Work finally gets underway on CTA Transit Center in Gulfport
GULFPORT, MS (WLOX) - Work to the turn the old Harrison County Library in downtown Gulfport into a modern public transit center is finally getting started.
The project ties into the synergy created by the $90 million Mississippi Aquarium. The two will change the landscape in the area. Roy Anderson Corporation has been awarded the bid to convert the library into a nearly $10 million mass transit facility.
The old library on 20th Avenue and Highway 90, was severally damaged by Hurricane Katrina. It will have a second chance at life with Coast Transit Authority, the company in charge of running the day-to-day operations of the transit center.
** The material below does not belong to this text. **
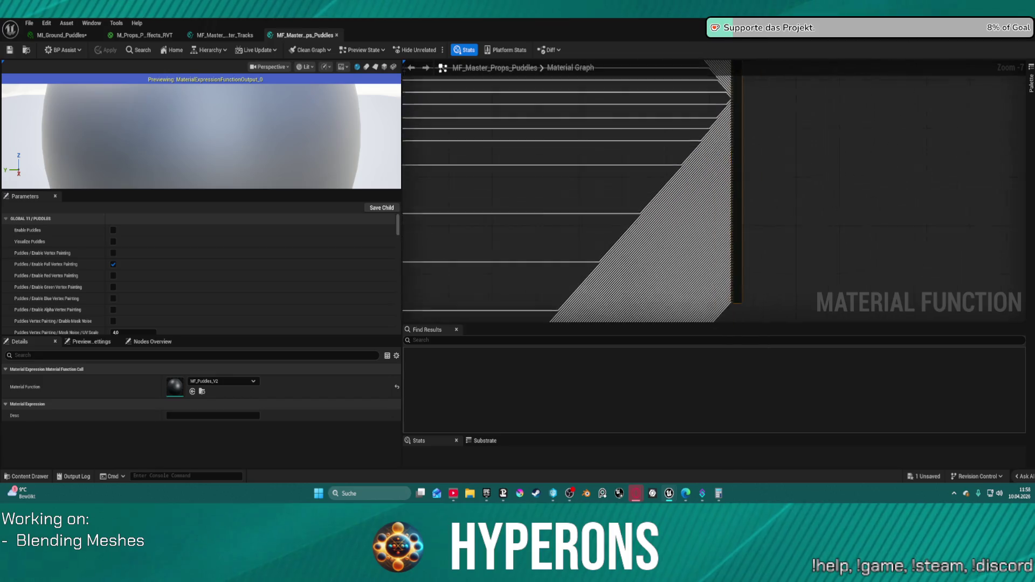
{"action": "left_click_drag", "start_coordinate": [734, 183], "coordinate": [758, 134]}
A combination of funding mechanisms is fueling this initial work and the entire project. "Total price tag for this project is 9.8 million dollars. The city of Gulfport donated the property and the lease worth 1.6 million. Most of the money is coming from the federal government and CTA is contributing $150,000," said CTA Director Kevin Coggins.
After Katrina, there was a debate over whether to demolish or save the historic building. A decision to salvage it was made. It was deemed structurally sound and the CTA Transit Center concept was born.
The initial construction work is designed to prep and recycle the structure. "We taking apart what's going to be replaced and re salvaging the historic elements, mainly tile work on the exterior and some inside that we'll save and re purpose," according to Coggins.
The CTA parking Garage on 15th street across from the federal courthouse has been under utilized over the years. The plan is to make it a key component in this project. "We'll be taking care of the cars in the parking and garage. We'll also be taking care of all the charter buses and school buses coming into the aquarium. This will be our new bus operation center," Coggins said.
As for the floor plan, passenger areas will be on the first floor along with restrooms and a small food court. CTA will look for someone to lease the second floor in an effort to defray costs.
The center will have a direct tie in with the Aquarium, slated to open in early 2020. There are also plans for building a walkway that will carry people over Highway 90.
That will be a combination of public safety and convenience with no motor vehicles allowed. It will connect the aquarium with Jones park and the harbor. "It's all about creating alternatives for transportation. They can ride the tram, walk or ride their bike. We anticipate most of the people will be walking," said Coggins.
The walkway will cost $9.8 million, yet only $2.6 million has been secured at this point. CTA is trying to tap into more federal funding to raise the total amount.